**Gösterilen satırlar:**
· · · · ·

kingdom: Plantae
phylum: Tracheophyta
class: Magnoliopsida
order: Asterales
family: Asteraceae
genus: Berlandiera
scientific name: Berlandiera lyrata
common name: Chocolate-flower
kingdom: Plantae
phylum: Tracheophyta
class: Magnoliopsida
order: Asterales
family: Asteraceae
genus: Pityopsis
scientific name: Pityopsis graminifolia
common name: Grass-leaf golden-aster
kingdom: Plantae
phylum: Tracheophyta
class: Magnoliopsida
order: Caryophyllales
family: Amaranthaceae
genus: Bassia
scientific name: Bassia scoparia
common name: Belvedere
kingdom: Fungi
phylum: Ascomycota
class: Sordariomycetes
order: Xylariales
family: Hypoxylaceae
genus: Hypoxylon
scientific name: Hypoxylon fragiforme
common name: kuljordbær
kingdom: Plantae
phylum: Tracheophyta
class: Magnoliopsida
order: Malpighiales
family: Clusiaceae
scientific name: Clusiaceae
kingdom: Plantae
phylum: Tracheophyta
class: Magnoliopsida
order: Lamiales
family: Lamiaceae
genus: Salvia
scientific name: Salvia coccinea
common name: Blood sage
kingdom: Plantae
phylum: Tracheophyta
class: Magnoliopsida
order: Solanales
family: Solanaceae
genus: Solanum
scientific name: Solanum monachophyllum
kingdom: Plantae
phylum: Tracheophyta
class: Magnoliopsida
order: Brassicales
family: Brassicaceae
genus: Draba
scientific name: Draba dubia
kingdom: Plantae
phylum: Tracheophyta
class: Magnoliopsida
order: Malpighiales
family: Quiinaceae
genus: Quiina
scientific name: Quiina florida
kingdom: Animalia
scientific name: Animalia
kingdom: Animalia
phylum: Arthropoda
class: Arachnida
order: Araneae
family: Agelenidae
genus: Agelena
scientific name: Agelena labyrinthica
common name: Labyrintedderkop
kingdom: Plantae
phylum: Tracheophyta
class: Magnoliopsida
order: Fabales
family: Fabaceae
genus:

· · · · ·

Yukarıdaki satırlardan "genus: Quiina" ifadesini içeren satırdan en sondaki satıra kadar olanların hepsini hiç değiştirmeden yazın. İlk ve son satır da buna dahildir.

genus: Quiina
scientific name: Quiina florida
kingdom: Animalia
scientific name: Animalia
kingdom: Animalia
phylum: Arthropoda
class: Arachnida
order: Araneae
family: Agelenidae
genus: Agelena
scientific name: Agelena labyrinthica
common name: Labyrintedderkop
kingdom: Plantae
phylum: Tracheophyta
class: Magnoliopsida
order: Fabales
family: Fabaceae
genus:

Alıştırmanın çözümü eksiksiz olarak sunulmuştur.